Get your money for nothing, your checks for free.
There, that dates me. Big Dire Straits fan here. But in the case of this article, and my subject of choice, it's completely true. You'll see and hear an awful lot about online surveys. You'll find outrageous claims, too. Let me assure you, right now, that taking a survey here and there is not going to let you quit your day job — or any other job. This is not a way to make a fortune. This is not a path to riches paved with gold. Let's face it, if everyone could sit at home doing surveys all day, everyone would be doing it.
But as a way to make a little extra spending money, checking a few boxes when you're already online is not a bad way to do it. And it doesn't take a whole bunch of your time. In the past month I've earned over $100 in cash and rewards, all for a simple opinion here and there. So, let me give you my recommendations and also some advice on what to avoid.
1. Never Pay to Take a Survey
That also means never join a website that asks for a sign-up fee in order to take surveys. Legitimate survey companies pay you for your time, not the other way around. So if anyone is asking for cash upfront, either as a one-off or a monthly fee, run away.
2. Is It Worth Your Time?
Simple question but one worth figuring out. Some surveys offer some pretty nice incentives. I've had as much as $60 for just 40 minutes of my time. Not so bad. Other surveys take as little as five to 10 minutes, but only offer $1 in either cash or reward points as payment. Not so good. Then again, if you're just buzzing around the net looking for something to do, $1 here and there soon adds up over time. Surveys are generally a take-them-or-leave-them affair, so pick and choose based on your personal situation.
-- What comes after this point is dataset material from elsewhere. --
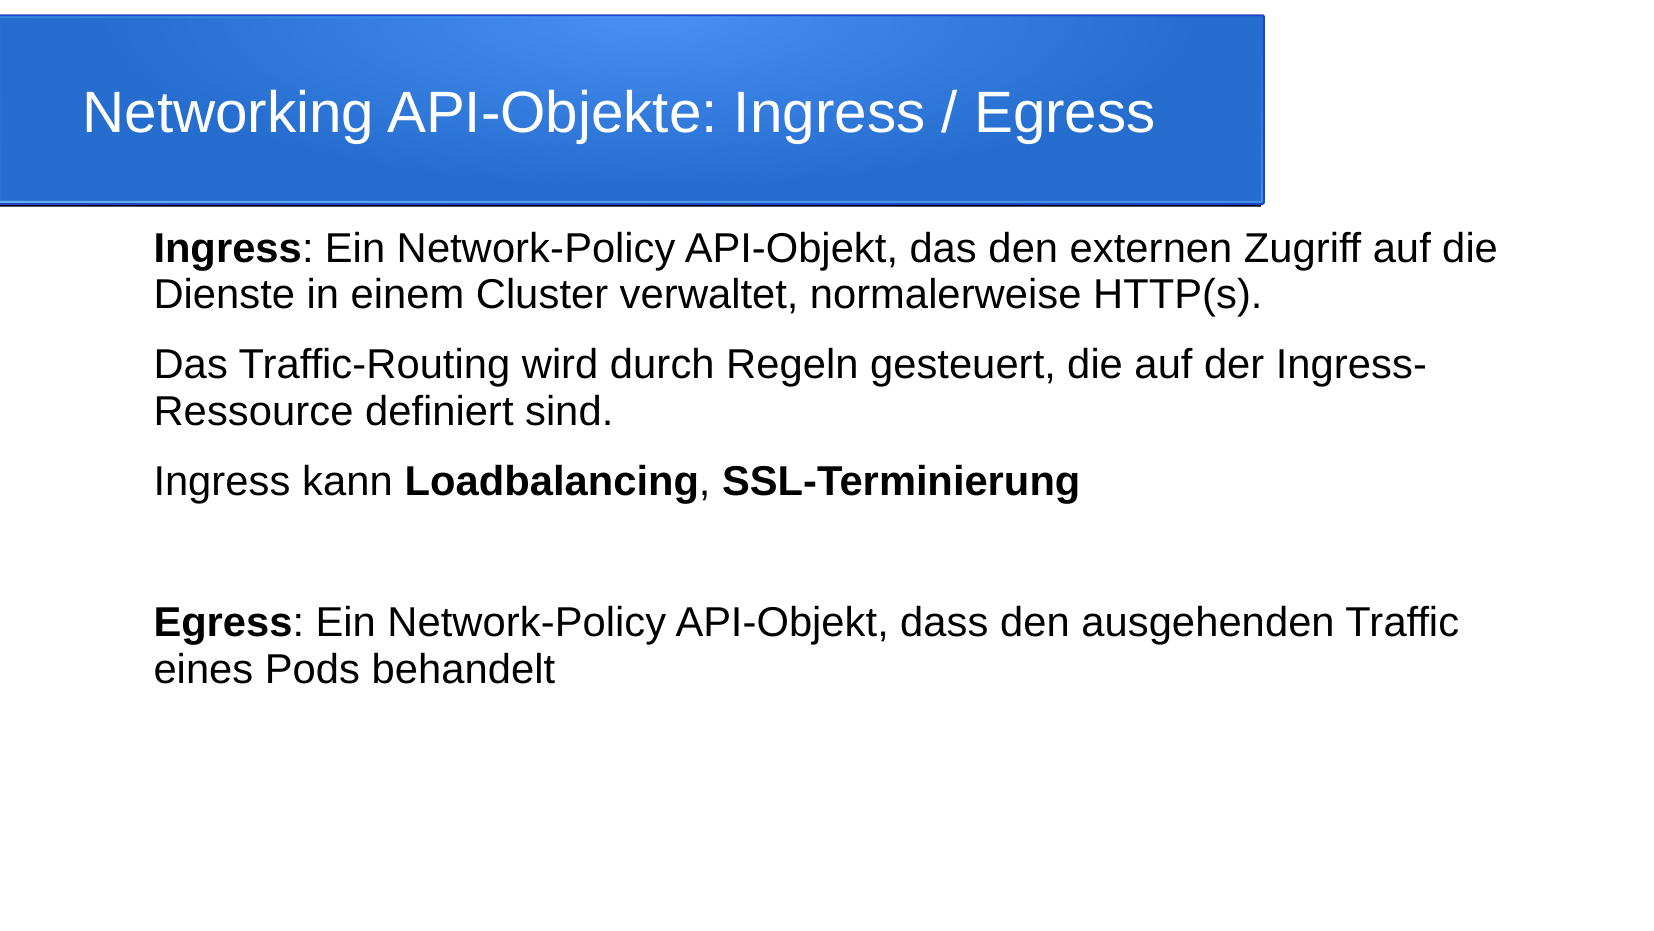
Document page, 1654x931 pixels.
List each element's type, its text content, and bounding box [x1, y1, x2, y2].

title Networking API-Objekte: Ingress / Egress [82, 35, 1235, 189]
list Ingress: Ein Network-Policy API-Objekt, das den externen Zugriff auf die Dienste in einem Cluster verwaltet, normalerweise HTTP(s). Das Traffic-Routing wird durch Regeln gesteuert, die auf der Ingress-Ressource definiert sind. Ingress kann Loadbalancing, SSL-Terminierung Egress: Ein Network-Policy API-Objekt, dass den ausgehenden Traffic eines Pods behandelt [82, 224, 1571, 764]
3. Don't Expect Cold, Hard Cash
It's a rare occasion when companies dish out the green willy-nilly. These days, a lot of survey sites offer online points to exchange for magazine subscriptions, money-off vouchers and other goods. It's not quite cash but it often works out well for your wallet. One site I enjoy offers free movie rental vouchers. It's been a long time since I've paid for a movie rental.
4. Fill Out the Extended Profiles
The more the survey sites know about you and your hobbies, the more surveys you'll get to take. Simple as that.
5. An Invitation to a Survey May Not Lead to Payment
After signing up to a survey site, you may get many offers in a week. But a set of pre-screening questions can rule you out of the paid section of the survey. You may find ways to get around this, basically by fibbing in order to move on (it's often easy to see where the survey is leading and play along in order to get the payment). I'd avoid this for several reasons. First, it's dishonest. But if that doesn't bother you, the endless boredom that ensues by filling out surveys on hi-tech computer servers or company insurance policies will soon put you off for life. Be honest, surveys should be a fun way to spend your time.
6. Your Spare Time Means Just That
It's fine to do surveys on your lunch hour or at home. But if you start taking surveys while you're at work, you're not only stealing time from your employer, but also jeopardizing your paying job. And if you lose that, no amount of surveys will make up for that lost income.
7. The Big Question — Where Do You Start?
I can heartily recommend THREE sites to start the ball rolling for you. They are:
Toluna — Great site, pays you back in cash and the surveys are a nice mixed bag.
Survey Savvy — Again, a great site that pays you in cash for your opinions.
e-Rewards — This one pays you back in reward points which can be exchanged for goods and vouchers. I love it.
So, there you go. A surveys 101 for you all. I hope it gets you on the path to money for nothing, and that's something we could all use.